MAGNET is in the six-by-five-foot green room at the Sinclair in Cambridge, Mass., with Jason Krunnfusz, Zach Johnston, Matt Holmen and Dave Roberts, four of the six members of Baraboo, Wisc.’s Phox. The room is crowded, but the vibe cordial as these high-school friends banter back and forth, finishing each other’s sentences and mowing down their dinners.

The band’s conversational style reflects its music—it’s playful and thoughtful, serious in its ambitions, but seriously fun when all is said and done.
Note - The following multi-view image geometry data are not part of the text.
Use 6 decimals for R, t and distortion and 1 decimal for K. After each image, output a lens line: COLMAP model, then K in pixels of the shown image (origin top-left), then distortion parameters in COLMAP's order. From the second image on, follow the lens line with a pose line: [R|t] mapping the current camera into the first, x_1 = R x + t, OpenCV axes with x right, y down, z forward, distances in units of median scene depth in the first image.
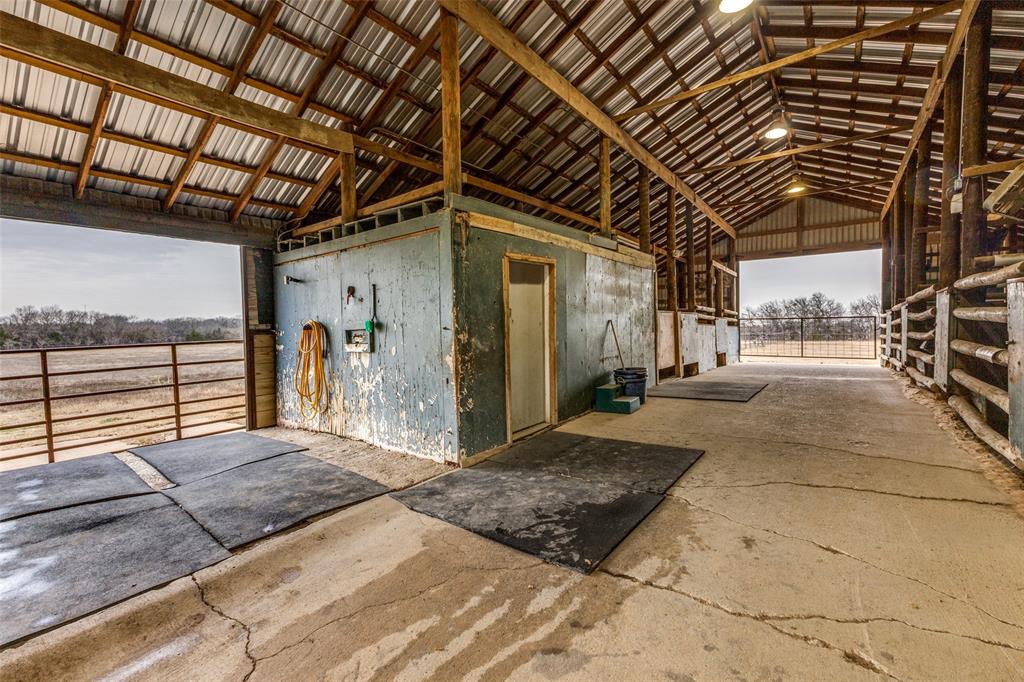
lens RADIAL K [[447.7, 0, 512.0], [0, 447.7, 341.0], [0, 0, 1]] dist [0.000647, -0.000090]
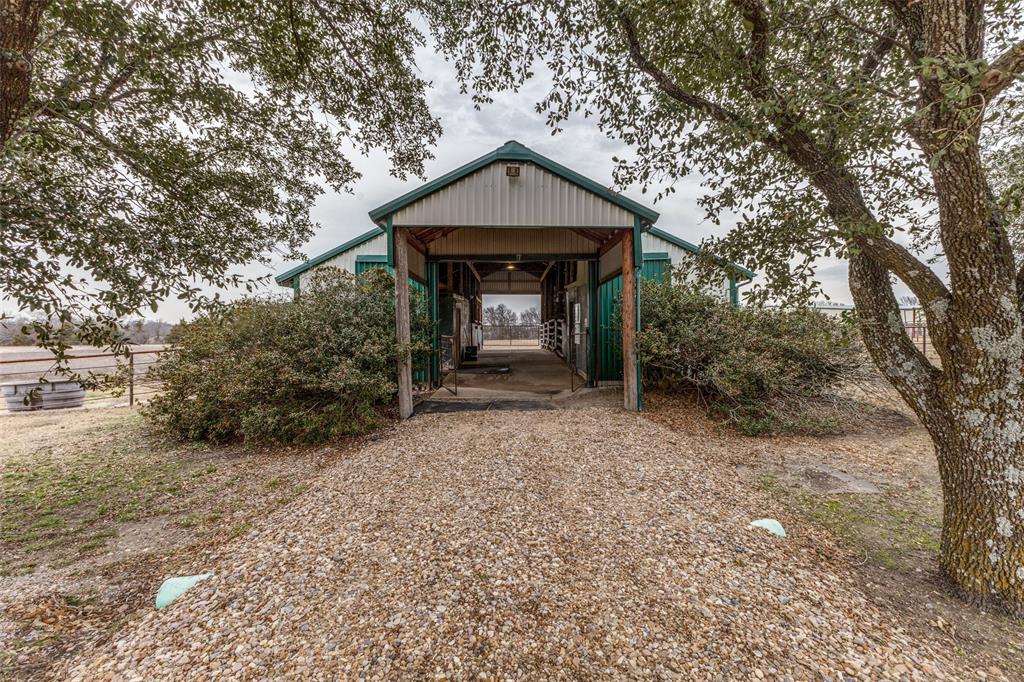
lens RADIAL K [[447.7, 0, 512.0], [0, 447.7, 341.0], [0, 0, 1]] dist [0.000647, -0.000090]
pose [[0.806200, -0.004689, 0.591625, -0.563161], [0.005488, 0.999985, 0.000447, 0.016698], [-0.591618, 0.002887, 0.806213, -0.657199]]
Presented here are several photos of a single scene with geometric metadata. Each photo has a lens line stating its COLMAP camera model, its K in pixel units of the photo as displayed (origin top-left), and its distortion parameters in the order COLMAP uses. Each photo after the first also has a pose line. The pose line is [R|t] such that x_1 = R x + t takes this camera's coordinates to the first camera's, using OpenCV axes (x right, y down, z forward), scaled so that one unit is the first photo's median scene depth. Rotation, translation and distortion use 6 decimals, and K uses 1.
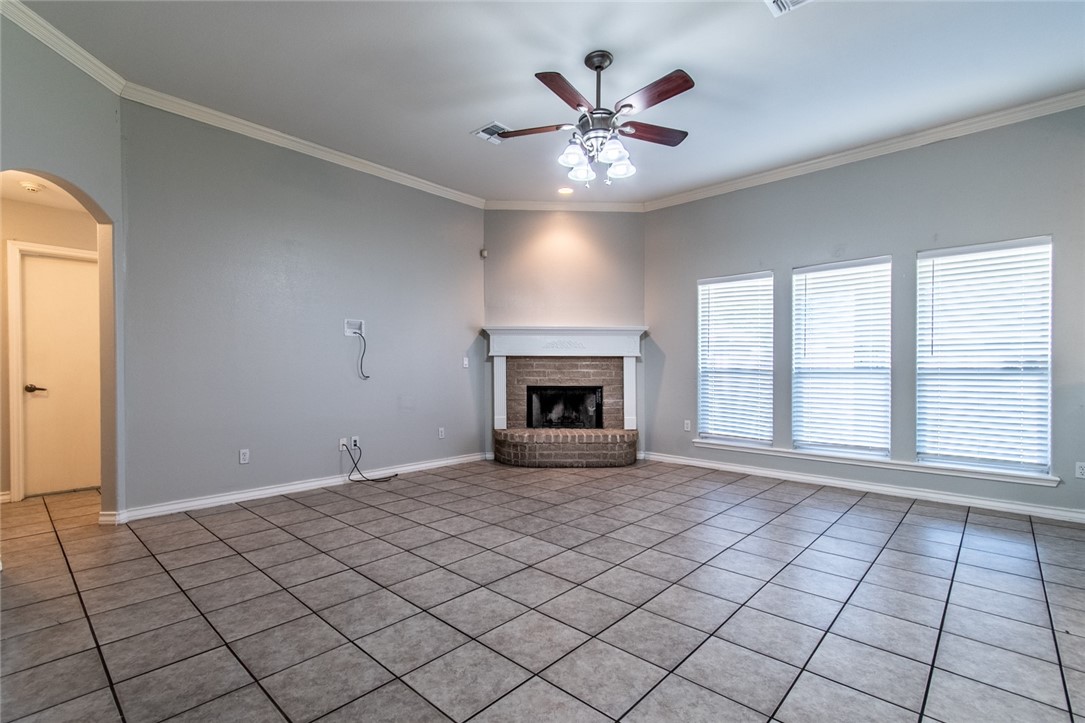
lens RADIAL K [[497.5, 0, 540.6], [0, 497.5, 370.6], [0, 0, 1]] dist [0.002170, 0.000909]
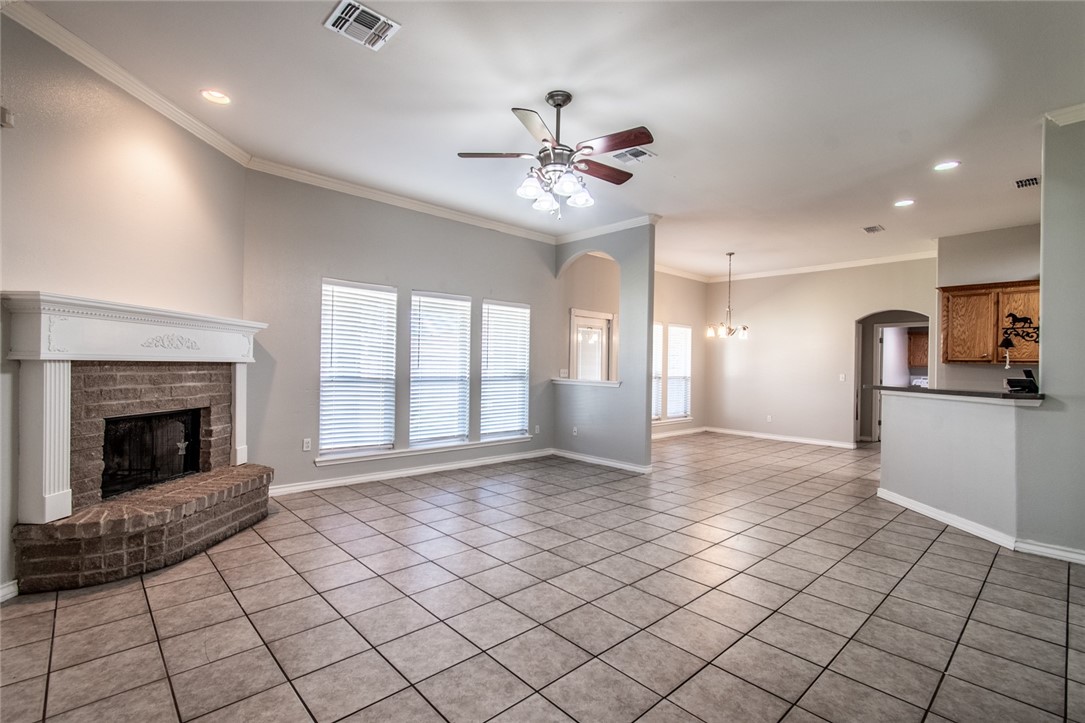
lens RADIAL K [[497.5, 0, 531.4], [0, 497.5, 364.3], [0, 0, 1]] dist [0.002170, 0.000909]
pose [[0.085489, -0.000958, 0.996339, -0.588656], [-0.015722, 0.999874, 0.002310, -0.039782], [-0.996215, -0.015862, 0.085463, 0.607336]]
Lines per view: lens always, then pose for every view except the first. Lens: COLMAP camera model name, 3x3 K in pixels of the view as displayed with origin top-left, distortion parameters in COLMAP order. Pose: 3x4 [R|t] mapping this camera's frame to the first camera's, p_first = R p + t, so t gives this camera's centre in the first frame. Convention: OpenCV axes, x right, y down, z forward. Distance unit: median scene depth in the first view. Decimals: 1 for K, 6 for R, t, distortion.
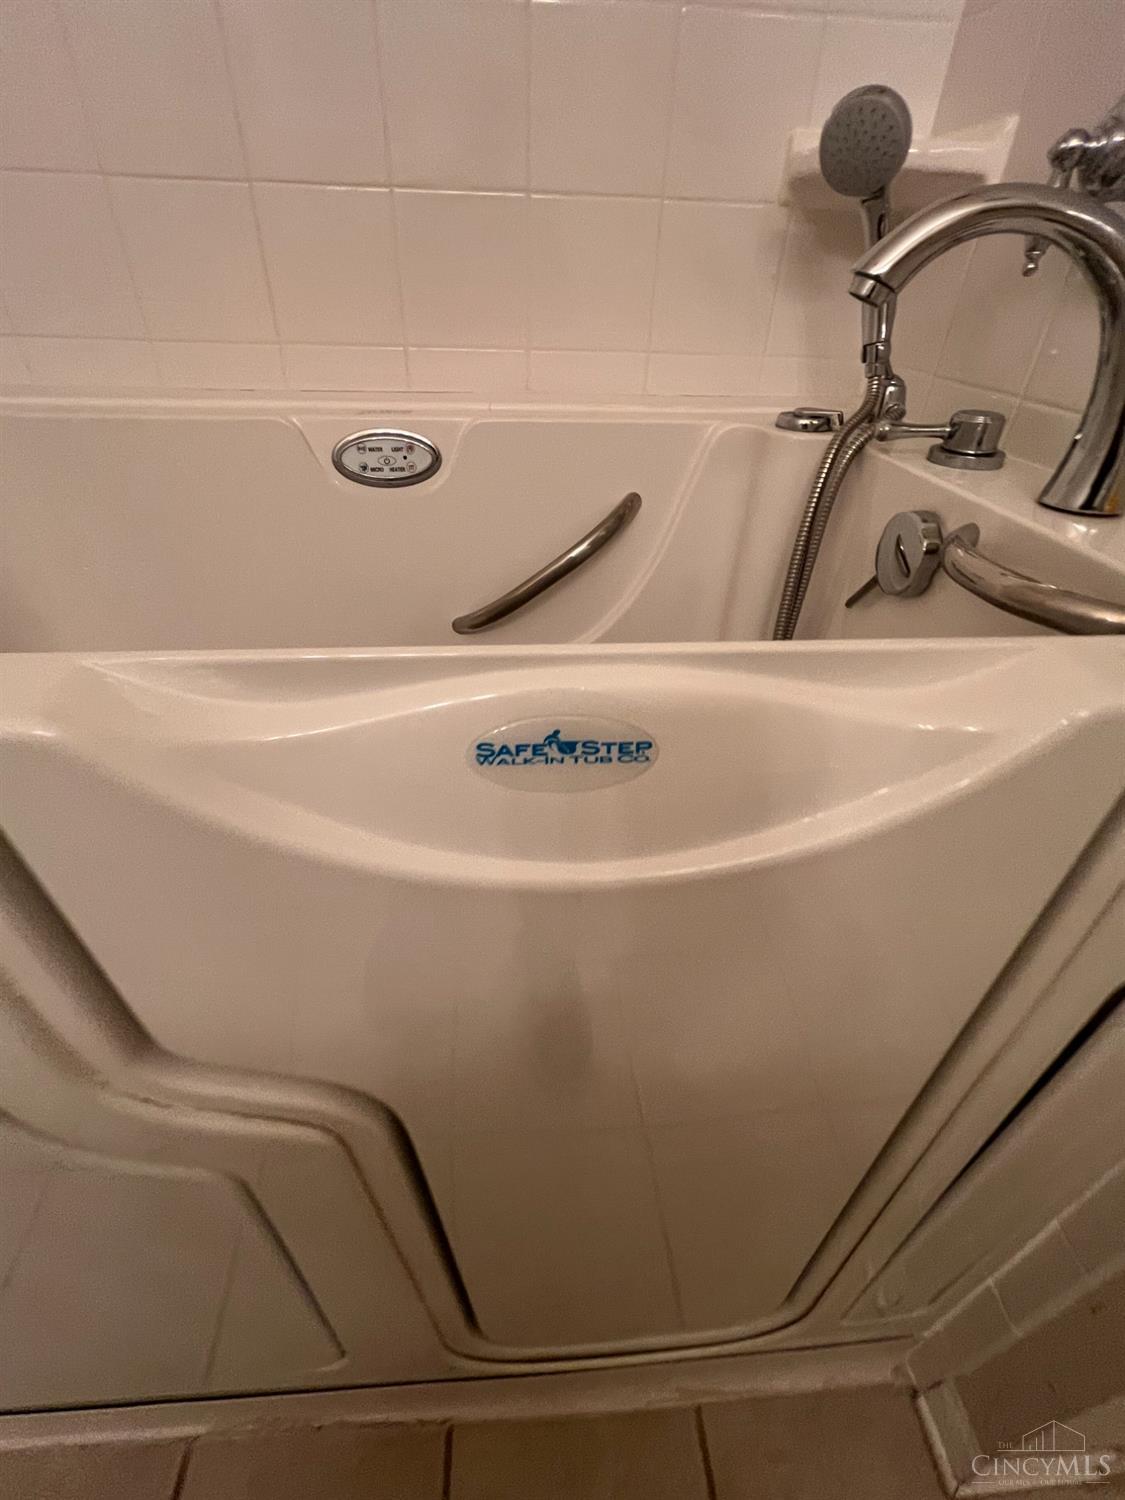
lens RADIAL K [[658.8, 0, 558.1], [0, 658.8, 745.3], [0, 0, 1]] dist [-0.002918, -0.000168]
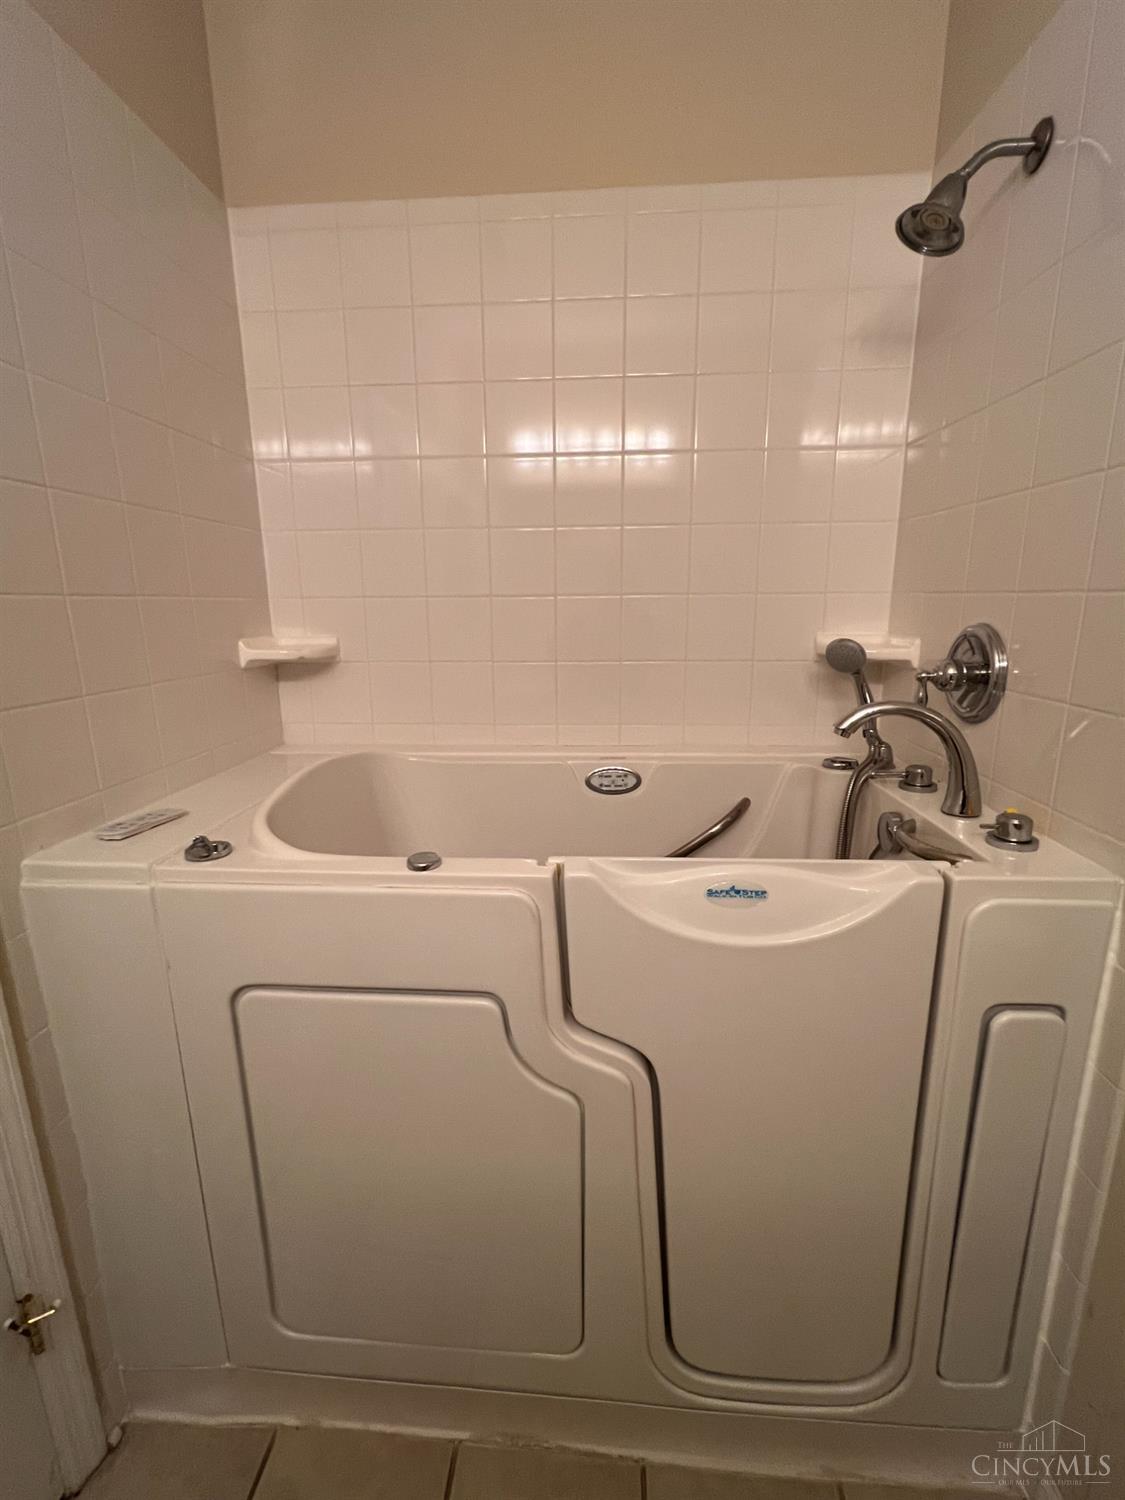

With folk-like delicacy, jazz-like precision and a very indie sense of irreverence, the group’s self-titled Partisan debut is one of the best underground-pop records of the year.

“I don’t even really know how it works, to be honest, but it’s everyone participating with (singer) Monica (Martin) bringing the seedlings,” Johnston says by way of explaining how the songwriting process works. “It comes from everywhere.”

“In the past, we’ve given a lot of time to songs,” says Holmen. “The new songs, we were like, ‘Let’s just go with our instincts and just do it, just record them as they come out.’”

The result is a record with childlike awe and grown-up ambitions. This is music that never gets in its own way, with the conceptual and aesthetic complexity of the songs seeming effortless. On tracks like the evocative and ethereal “Laura” and percussive-yet-languid lead single “Slow Motion,” Phox walks the line between precious and precocious with finesse.

“We had to make a lot of our own fun growing up, so we made music and movies and a lot of the same things we do now,” says Johnston. “It kind of feels like a continuation of childhood, in a way, which also makes it a big joke now that people are paying attention.”